L’Adunanza Plenaria ha affermato il diritto ad ottenere gli atti della fase esecutiva del contratto ai fini (potenziali) della risoluzione del contratto e successivo scorrimento della graduatoria o riedizione della gara “purché tale istanza non si traduca in una generica volontà da parte del terzo istante di verificare il corretto svolgimento del rapporto contrattuale”.

In sostanza, che richiede gli atti deve avere già gli elementi per dimostrare che l’esecuzione non sta avvenendo secondo quanto stabilito con la proposta contrattuale aggiudicata.

Non solo, quindi, il RUP è tenuto a produrre gli atti richiesti – al netto di elementi afferenti ai segreti commerciali/aziendali ex art. 5-bis comma 2, lett. c) (che possono essere oscurati se il RUP ha effettivamente constatato che si tratta di dati che non possono essere “ostesi”) -, ma è tenuto ad interpretare l’eventuale nota generica, quanto a riferimento normativo richiamato, che si limitasse a richiedere atti e dati relativi agli appalti già espletati in senso “collaborativo” e non escludente.
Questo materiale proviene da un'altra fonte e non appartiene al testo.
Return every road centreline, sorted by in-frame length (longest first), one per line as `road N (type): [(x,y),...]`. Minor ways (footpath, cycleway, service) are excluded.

Nel senso che non può respingere l’istanza per i solo fatto che questa non contenga un preciso richiamo normativo. In questo caso il RUP andrà ad intepretare la richiesta alla luce delle varie disposizioni in tema e, soprattutto, alla luce dell’art. 5, comma 2, del decreto legislativo 33/2013 (e quindi sotto il profilo dell’accesso civico generalizzato/universale).
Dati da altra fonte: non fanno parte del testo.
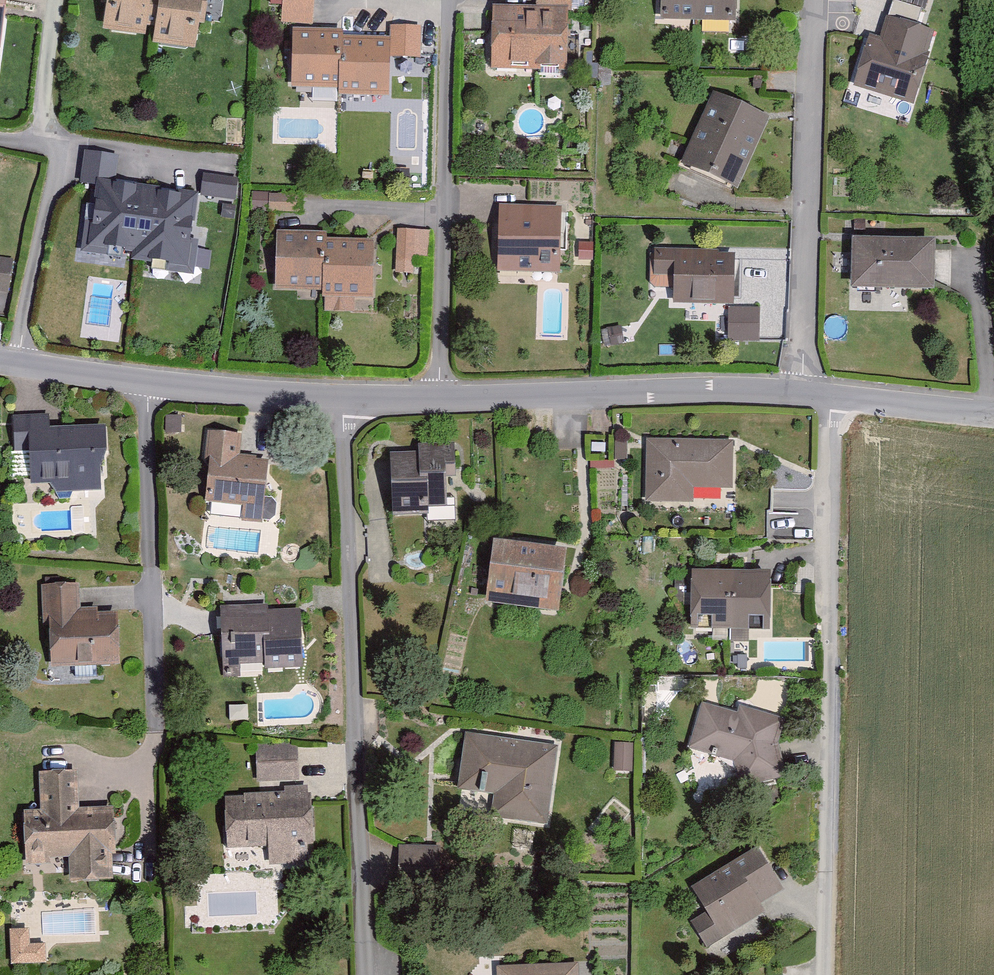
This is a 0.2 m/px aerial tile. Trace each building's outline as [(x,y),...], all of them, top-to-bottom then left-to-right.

È questo il caso recentemente affrontato dal Tar Abruzzo, Pescara, sez. I, con la recentissima sentenza del 23 maggio 202 n. 162.
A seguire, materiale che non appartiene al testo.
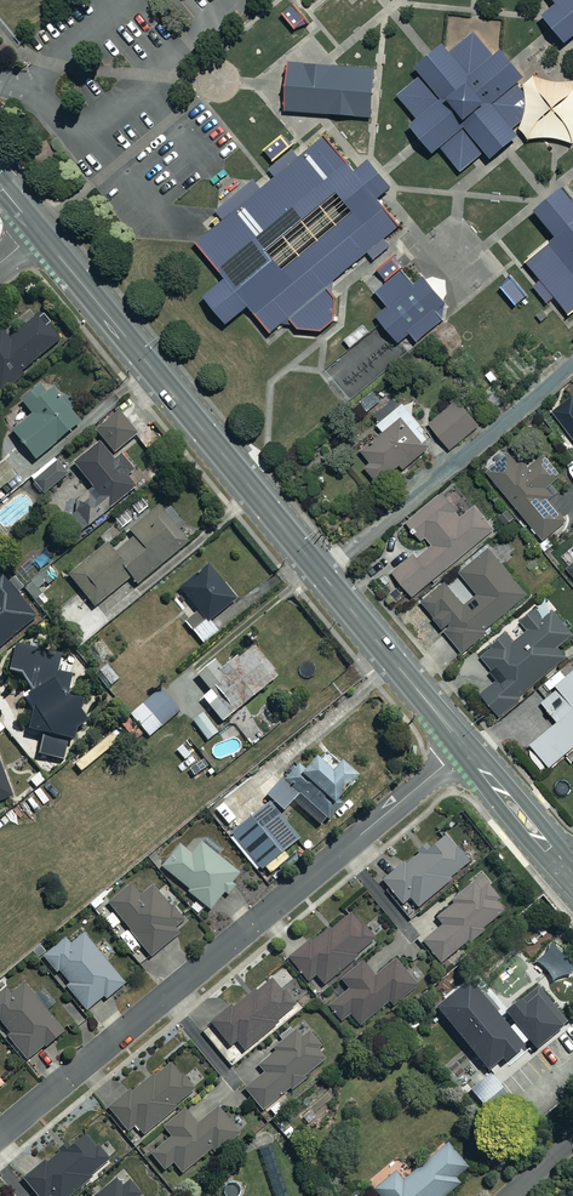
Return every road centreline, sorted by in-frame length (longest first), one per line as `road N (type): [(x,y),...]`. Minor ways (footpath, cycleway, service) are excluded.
road 1 (tertiary): [(466,748),(38,230)]
road 2 (residential): [(0,1133),(466,748)]
road 3 (tertiary): [(572,877),(466,748)]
Nella sentenza – a fronte di una istanza tesa ad ottenere dati e provvedimenti relativi all’invito degli appaltatori in procedure sotto i 40mila euro e nel sotto soglia con  conseguente rigetto (errato) della stazione appaltante – si puntualizza che    il   diritto di accesso ai documenti amministrativi costituisce un “autonomo diritto all’informazione”  rappresentando quindi  esso stesso un “bene alla vita accordato per la tutela nel senso più ampio e onnicomprensivo del termine e, dunque, non necessariamente ed esclusivamente in correlazione alla tutela giurisdizionale di diritti ed interessi giuridicamente rilevanti”.

Per effetto di quanto, l’istanza può trovare legittimazione anche nel fine “di assicurare la trasparenza e l’imparzialità dell’azione amministrativa; tale diritto all’informazione, oltre ad essere funzionale alla tutela giurisdizionale, consente agli amministrati di orientare i propri comportamenti sul piano sostanziale per curare o difendere i loro interessi giuridici, con l’ulteriore conseguenza che il diritto stesso può essere esercitato in connessione ad un interesse giuridicamente rilevante, anche se non sia ancora attuale un giudizio nel cui corso debbano essere utilizzati gli atti così acquisiti”.

È bene ricordare che il ricorso in giudizio può essere finalizzato non solo ad ottenere una “giustizia”, per così dire, immediata con l’annullamento della procedura e l’eventuale subentro ma anche ad ottenere confermata una pretesa risarcitoria qualora emergesse che la stazione appaltante abbia agito contra ius.